Firstly, YAML is the syntax. What you want to describe is not syntax, but structure.
YAML is a serialization format. Therefore, the type of the data you serialize from and deserialize into is the structure description of a YAML file. Unless you're using YAML for data interexchange, you typically have one application the implements loading the YAML file.
By default, a lot of YAML implementations deserialize to a heterogeneous structure of lists, dictionaries and simple values (string, int, …). However, if you assume a certain structure, you can write down types that define that structure and then load your YAML into an object of that type. Simple example (Java in this case):
public class Book {
public static class Person {
public String name;
public int age;
}
public Person author;
public String title;
}
This type describes the structure of this YAML document:
author:
name: John Doe
age: 23
title: Very interesting title
Any YAML implementation that is able to deserialize to types is able to inspect those types; either at runtime via reflection or at compile-time via macros or other means of compile-time evaluation. Therefore, you can inspect that structure as well and autogenerate documentation for the user with it (possibly employing JavaDoc comments for extended documentation).

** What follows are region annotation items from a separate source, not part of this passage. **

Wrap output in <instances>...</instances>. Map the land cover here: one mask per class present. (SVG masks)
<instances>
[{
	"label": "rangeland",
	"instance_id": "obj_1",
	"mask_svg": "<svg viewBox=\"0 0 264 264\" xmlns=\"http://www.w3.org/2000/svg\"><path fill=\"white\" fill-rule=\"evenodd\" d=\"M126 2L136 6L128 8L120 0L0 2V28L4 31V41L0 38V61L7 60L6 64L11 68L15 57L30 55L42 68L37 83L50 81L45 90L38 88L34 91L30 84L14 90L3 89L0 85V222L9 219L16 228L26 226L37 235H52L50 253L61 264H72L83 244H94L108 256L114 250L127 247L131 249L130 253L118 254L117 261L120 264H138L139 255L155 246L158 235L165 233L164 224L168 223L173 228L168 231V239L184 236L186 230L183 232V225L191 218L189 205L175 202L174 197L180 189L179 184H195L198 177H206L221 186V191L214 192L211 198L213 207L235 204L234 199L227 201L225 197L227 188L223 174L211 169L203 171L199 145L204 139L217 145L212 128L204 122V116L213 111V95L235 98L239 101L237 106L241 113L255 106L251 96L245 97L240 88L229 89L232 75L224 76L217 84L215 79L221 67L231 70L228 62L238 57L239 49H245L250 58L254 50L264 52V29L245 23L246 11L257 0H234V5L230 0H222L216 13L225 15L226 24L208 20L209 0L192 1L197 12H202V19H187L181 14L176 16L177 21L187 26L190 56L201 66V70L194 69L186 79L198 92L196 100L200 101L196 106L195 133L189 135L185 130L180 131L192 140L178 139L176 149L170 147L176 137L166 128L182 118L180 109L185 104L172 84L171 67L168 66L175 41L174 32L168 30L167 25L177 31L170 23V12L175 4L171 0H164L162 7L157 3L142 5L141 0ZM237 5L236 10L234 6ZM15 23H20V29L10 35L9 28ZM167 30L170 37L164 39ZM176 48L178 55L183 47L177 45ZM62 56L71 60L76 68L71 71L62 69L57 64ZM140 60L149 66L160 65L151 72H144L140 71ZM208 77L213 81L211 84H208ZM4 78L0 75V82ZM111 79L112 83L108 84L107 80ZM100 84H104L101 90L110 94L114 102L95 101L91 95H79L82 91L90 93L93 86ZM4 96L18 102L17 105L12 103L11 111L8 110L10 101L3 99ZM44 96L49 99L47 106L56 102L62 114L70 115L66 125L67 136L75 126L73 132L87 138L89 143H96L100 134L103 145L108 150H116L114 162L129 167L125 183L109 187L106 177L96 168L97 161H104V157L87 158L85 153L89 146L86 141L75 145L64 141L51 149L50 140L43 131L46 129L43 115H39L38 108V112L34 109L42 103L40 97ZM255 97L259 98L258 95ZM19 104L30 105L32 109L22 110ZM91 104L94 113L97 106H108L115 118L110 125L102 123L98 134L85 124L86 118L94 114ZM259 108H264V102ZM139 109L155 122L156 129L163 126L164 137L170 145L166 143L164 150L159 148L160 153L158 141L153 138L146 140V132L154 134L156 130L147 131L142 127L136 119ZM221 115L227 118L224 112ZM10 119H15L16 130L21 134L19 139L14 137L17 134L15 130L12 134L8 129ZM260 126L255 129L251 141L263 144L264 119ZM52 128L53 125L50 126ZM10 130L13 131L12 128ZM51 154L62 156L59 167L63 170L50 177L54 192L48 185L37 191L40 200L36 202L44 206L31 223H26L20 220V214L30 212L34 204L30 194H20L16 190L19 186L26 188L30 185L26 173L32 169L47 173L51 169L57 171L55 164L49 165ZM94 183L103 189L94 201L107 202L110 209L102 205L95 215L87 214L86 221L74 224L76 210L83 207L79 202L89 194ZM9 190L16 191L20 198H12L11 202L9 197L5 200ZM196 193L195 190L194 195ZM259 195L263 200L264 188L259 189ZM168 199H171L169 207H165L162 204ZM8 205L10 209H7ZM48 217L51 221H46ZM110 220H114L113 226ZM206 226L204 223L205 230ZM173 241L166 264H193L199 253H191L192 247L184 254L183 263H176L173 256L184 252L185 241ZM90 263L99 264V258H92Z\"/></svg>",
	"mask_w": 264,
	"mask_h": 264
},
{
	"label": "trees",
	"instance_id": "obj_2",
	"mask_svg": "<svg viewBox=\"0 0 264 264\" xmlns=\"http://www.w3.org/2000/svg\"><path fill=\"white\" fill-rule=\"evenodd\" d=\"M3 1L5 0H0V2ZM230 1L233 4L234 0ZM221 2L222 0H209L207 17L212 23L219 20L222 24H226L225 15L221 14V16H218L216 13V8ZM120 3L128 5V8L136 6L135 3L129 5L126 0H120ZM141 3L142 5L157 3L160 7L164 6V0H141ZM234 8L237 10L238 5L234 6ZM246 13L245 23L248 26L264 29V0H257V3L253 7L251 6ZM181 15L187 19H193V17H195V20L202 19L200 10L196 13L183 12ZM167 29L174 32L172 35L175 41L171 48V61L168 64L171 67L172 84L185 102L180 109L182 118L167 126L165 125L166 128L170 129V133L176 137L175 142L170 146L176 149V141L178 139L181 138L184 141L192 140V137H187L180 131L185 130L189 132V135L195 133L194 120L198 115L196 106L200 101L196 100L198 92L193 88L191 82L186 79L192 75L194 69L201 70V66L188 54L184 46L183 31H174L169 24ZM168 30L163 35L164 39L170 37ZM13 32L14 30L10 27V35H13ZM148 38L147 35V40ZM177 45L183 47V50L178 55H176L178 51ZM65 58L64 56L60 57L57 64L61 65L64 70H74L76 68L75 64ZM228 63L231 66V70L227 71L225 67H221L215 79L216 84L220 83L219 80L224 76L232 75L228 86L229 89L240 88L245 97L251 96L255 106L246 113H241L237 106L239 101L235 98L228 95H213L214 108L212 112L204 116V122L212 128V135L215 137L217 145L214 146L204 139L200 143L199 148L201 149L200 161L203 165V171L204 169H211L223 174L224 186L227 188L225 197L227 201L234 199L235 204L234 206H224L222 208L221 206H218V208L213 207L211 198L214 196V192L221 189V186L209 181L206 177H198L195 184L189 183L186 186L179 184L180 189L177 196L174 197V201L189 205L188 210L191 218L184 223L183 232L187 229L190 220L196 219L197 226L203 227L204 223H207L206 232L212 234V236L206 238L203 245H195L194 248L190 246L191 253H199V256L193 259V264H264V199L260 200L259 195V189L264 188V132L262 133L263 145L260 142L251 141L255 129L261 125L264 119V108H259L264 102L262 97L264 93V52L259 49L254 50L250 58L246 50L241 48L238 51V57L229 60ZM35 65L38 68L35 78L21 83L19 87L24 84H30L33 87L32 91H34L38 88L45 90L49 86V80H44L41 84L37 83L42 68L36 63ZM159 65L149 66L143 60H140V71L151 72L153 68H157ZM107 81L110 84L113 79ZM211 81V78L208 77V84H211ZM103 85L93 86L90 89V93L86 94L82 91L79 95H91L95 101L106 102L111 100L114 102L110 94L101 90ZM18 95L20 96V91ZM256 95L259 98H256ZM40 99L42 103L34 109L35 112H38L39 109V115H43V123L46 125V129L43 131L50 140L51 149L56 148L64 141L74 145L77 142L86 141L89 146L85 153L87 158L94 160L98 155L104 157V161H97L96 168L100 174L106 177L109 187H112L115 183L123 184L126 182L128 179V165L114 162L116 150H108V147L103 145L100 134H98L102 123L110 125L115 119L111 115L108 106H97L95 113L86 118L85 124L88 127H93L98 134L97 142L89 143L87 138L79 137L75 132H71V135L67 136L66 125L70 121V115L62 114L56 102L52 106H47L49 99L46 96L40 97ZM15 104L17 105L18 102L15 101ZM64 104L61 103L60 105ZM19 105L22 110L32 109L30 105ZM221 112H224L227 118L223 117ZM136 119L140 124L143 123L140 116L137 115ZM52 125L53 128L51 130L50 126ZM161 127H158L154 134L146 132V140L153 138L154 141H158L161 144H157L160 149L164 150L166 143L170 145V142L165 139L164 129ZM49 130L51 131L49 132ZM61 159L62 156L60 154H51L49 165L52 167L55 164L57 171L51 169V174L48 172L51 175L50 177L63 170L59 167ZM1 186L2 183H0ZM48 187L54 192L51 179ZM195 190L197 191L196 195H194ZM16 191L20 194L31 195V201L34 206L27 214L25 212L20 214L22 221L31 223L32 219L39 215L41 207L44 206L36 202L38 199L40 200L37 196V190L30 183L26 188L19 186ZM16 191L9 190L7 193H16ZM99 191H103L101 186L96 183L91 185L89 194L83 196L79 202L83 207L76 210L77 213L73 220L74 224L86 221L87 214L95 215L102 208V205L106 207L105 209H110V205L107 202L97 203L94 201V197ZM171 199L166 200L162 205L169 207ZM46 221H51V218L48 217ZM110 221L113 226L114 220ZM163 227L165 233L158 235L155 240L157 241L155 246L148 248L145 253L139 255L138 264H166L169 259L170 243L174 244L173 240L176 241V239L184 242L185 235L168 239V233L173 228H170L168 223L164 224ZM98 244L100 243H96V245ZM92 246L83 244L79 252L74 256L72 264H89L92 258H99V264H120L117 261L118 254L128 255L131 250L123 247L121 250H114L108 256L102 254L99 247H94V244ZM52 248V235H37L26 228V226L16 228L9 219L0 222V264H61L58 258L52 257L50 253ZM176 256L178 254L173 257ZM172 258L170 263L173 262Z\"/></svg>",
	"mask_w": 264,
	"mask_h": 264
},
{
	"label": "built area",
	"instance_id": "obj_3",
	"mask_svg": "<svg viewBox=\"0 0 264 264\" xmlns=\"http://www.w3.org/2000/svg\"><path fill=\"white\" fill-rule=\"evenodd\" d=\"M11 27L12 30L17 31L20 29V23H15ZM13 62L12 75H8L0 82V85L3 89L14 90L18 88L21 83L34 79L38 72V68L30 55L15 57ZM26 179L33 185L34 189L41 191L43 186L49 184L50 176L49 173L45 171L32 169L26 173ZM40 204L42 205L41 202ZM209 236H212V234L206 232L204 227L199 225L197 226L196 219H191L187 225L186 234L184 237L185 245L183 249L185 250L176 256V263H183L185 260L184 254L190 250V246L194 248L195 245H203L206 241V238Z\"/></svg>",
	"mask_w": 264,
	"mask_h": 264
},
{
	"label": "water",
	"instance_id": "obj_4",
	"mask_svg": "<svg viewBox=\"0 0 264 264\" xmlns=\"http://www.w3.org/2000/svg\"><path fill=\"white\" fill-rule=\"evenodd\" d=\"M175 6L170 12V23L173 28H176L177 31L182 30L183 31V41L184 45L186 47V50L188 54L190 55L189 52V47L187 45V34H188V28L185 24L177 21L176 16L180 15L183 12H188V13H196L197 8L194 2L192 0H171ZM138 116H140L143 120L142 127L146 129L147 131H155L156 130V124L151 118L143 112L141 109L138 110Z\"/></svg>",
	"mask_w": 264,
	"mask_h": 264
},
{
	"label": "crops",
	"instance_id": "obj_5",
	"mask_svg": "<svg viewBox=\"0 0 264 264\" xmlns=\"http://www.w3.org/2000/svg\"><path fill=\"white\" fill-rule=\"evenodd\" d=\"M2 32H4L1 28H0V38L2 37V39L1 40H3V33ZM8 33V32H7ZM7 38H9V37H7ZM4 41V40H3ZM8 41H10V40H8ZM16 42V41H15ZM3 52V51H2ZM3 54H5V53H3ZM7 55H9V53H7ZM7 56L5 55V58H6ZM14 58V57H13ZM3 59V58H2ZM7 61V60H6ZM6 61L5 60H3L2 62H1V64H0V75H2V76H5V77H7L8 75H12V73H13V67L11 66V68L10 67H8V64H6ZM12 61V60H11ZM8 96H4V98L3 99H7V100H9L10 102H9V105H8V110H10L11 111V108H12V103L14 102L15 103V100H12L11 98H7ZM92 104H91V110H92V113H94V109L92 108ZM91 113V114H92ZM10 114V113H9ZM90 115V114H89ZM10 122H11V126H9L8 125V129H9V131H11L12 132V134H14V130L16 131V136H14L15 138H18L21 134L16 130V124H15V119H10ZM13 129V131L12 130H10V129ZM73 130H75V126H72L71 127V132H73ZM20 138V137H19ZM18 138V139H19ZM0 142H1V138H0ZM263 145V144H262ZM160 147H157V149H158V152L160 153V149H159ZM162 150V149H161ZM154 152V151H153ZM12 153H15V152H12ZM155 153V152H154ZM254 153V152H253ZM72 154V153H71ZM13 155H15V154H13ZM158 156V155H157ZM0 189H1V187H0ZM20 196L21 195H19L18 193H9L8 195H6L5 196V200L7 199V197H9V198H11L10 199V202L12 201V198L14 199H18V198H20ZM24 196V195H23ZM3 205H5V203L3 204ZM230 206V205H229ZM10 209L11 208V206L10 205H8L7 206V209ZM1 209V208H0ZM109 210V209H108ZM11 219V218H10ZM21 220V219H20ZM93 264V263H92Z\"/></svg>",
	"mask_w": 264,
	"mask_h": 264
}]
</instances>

Now you might use a dynamically typed language. If that language is Python, you can still define classes to define your structure, and you can use type hints to define types of scalar values. This gives you user documentation, however you still need to implement validation manually since type hints are not enforced (PyYAML's add_path_resolver
is the important hook here to resolve parts of the document graph to specific types without having to use YAML tags).
For other languages, different solutions may exist. Generally, it's a good idea to maintain a single source of truth (SSOT) that describes the YAML structure and then use that as basis for both user documentation and validation. And since YAML is a serialization format, the target type is a natural choice for the SSOT if the language and YAML implementation allows you to define it.